US House leadership shuffle lowers temperature on antitrust focus
28 January 2023 00:50 by Chris May
Big Tech companies and other targets of a recent wave of bipartisan US congressional antitrust scrutiny caught a break with today's announcement that the previous ranking Republican on the House antitrust subcommittee, Ken Buck, has been passed over for the chairmanship in favor of Kentucky Republican Thomas Massie.
Judiciary Committee Chairman Jim Jordan’s announcement today appointing Massie as head of the Subcommittee on the Administrative State, Regulatory Reform, and Antitrust signals a shift away from a focus on policing concentrated corporate power and toward greater effort to rein in the federal government itself.
Following the passage of modest antitrust reform legislation in the Senate last year, Buck, a Republican from Colorado, heralded what he called the “beginning of a new era of antitrust reform and proof-of-concept for a bipartisan reform coalition of conservatives and progressives.”
In addition to elevating a critic of federal antitrust legislation and increased funding for enforcers over Buck, who has supported both, Jordan has pushed for the creation of a special subcommittee to investigate the “weaponization” of the federal government.
According to Republican Federal Trade Commissioner Christine Wilson, Jordan has contacted her office seeking staff assistance on “oversight hearings”.
Massie has previously opposed increased appropriations for the FTC and Department of Justice, going so far as to question the need for companies to receive government approval for any mergers.
In response to being snubbed by Republican leadership, Buck has committed to pushing for the re-introduction of major federal antitrust legislation he previously championed.
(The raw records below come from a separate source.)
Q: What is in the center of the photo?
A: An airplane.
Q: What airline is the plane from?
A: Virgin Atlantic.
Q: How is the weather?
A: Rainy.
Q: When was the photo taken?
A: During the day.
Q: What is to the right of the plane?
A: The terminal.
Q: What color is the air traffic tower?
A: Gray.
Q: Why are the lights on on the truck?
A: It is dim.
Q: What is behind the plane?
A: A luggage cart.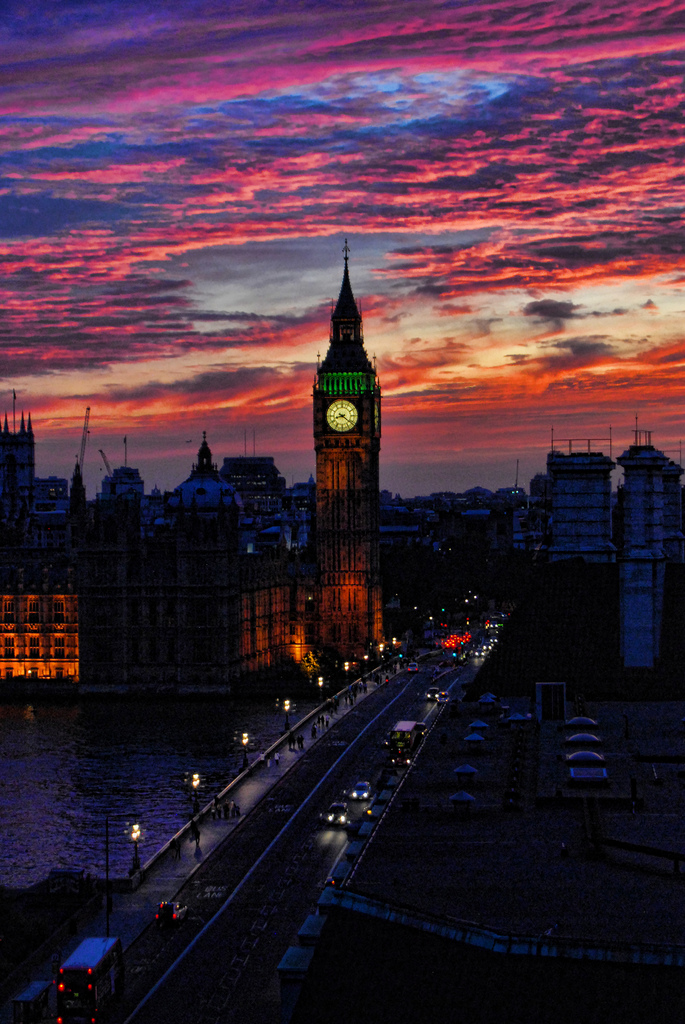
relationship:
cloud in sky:
[474, 279, 675, 341] [3, 0, 684, 493]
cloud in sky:
[30, 337, 320, 398] [3, 0, 684, 493]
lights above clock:
[319, 368, 367, 394] [326, 399, 360, 435]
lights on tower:
[319, 368, 367, 394] [308, 234, 387, 664]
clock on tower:
[326, 399, 360, 435] [308, 234, 387, 664]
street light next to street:
[128, 818, 145, 879] [1, 599, 515, 1022]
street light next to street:
[181, 768, 208, 821] [1, 599, 515, 1022]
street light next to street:
[233, 723, 257, 776] [1, 599, 515, 1022]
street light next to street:
[271, 694, 300, 730] [1, 599, 515, 1022]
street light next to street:
[307, 672, 333, 706] [1, 599, 515, 1022]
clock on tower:
[327, 395, 360, 436] [308, 234, 387, 664]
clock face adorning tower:
[323, 397, 359, 434] [308, 234, 387, 664]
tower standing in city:
[308, 234, 387, 664] [2, 235, 664, 697]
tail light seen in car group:
[443, 642, 450, 648] [438, 628, 472, 650]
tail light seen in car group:
[449, 642, 455, 646] [438, 628, 472, 650]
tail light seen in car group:
[463, 630, 470, 636] [438, 628, 472, 650]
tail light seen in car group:
[463, 635, 467, 641] [438, 628, 472, 650]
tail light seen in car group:
[447, 632, 454, 638] [438, 628, 472, 650]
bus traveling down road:
[54, 934, 127, 1022] [2, 599, 515, 1022]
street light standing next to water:
[127, 818, 144, 879] [4, 701, 316, 886]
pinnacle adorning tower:
[340, 235, 352, 259] [308, 234, 387, 664]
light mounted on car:
[153, 912, 160, 918] [150, 895, 188, 927]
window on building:
[44, 635, 68, 662] [0, 413, 83, 679]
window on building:
[44, 635, 68, 662] [0, 236, 407, 698]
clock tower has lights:
[308, 236, 390, 674] [315, 371, 381, 400]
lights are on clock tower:
[319, 369, 382, 401] [308, 236, 390, 674]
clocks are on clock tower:
[319, 393, 386, 450] [308, 236, 390, 674]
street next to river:
[44, 603, 508, 1015] [7, 694, 683, 972]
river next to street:
[3, 684, 320, 901] [44, 603, 508, 1015]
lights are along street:
[116, 593, 480, 845] [1, 599, 515, 1022]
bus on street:
[54, 934, 127, 1022] [44, 603, 508, 1015]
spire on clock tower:
[333, 219, 356, 289] [301, 227, 384, 671]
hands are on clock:
[337, 407, 359, 431] [320, 400, 367, 443]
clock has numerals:
[325, 395, 366, 452] [322, 402, 363, 438]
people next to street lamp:
[212, 785, 251, 836] [176, 769, 214, 871]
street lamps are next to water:
[112, 587, 488, 892] [0, 697, 320, 904]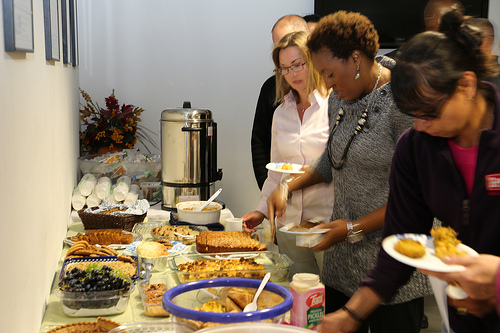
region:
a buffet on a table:
[160, 272, 297, 327]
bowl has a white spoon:
[157, 269, 300, 322]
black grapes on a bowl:
[46, 261, 137, 313]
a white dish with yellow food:
[377, 196, 490, 282]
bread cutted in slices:
[189, 217, 274, 256]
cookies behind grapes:
[55, 229, 133, 266]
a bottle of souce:
[285, 263, 330, 329]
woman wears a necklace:
[298, 10, 398, 177]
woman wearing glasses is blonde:
[264, 27, 329, 109]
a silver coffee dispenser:
[148, 98, 229, 198]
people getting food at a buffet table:
[42, 0, 497, 330]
His replacement, by contrast, has been both a critic of that same legislation as well as a landmark investigation of competition in digital markets undertaken by outgoing Democratic committee chair David Cicilline.
Buck recently highlighted his positive working relationships with Cicilline and Democratic Senator Amy Klobuchar of Minnesota, chair of the Senate’s antitrust subcommittee, the same day US President Joe Biden attempted to rally Congress with an op-ed in the Wall Street Journal calling for aggressive interventions in the tech sector through broad-based data privacy, content moderation and antitrust legislation.
Massie, on the other hand, described Klobuchar’s legislation curbing platform self-preferencing as “counterproductive,” calling instead for strengthening the exclusivity of private intellectual property as a way “to give innovator Davids a fighting chance to compete and displace the Goliaths.”
In the areas where Massie agrees that lack of competition is a problem, he disagrees with the most popular solutions. Drawing on his experience raising cattle, Massie recently tweeted out criticism of a “quad-opoly of corporate middlemen” he accused of driving up meat prices in stores and squeezing farmers.
“We all agree: the solution is to promote competition,” he said.
Rather than bringing antitrust lawsuits against major meatpackers and subsidies for smaller players, however, Massie’s prescription is to “roll back crippling regulations on the little guys.”
It’s unlikely such approaches will be well-received in the Senate, which recently displayed broadly bipartisan interest in new legislation and potential antitrust enforcement actions in a hearing probing anticompetitive conduct in the ticketing industry.
Fragmented congressional approaches to antitrust policy and potential investigations into enforcement agencies may provide tech giants and other targets of antitrust scrutiny with a temporary reprieve from facing new federal competition laws.
Meanwhile, other jurisdictions are moving forward with the implementation of sweeping new regimes policing competition in digital markets, and global firms will have to decide whether their own businesses will also end up fragmented while the US competition law plays catch-up.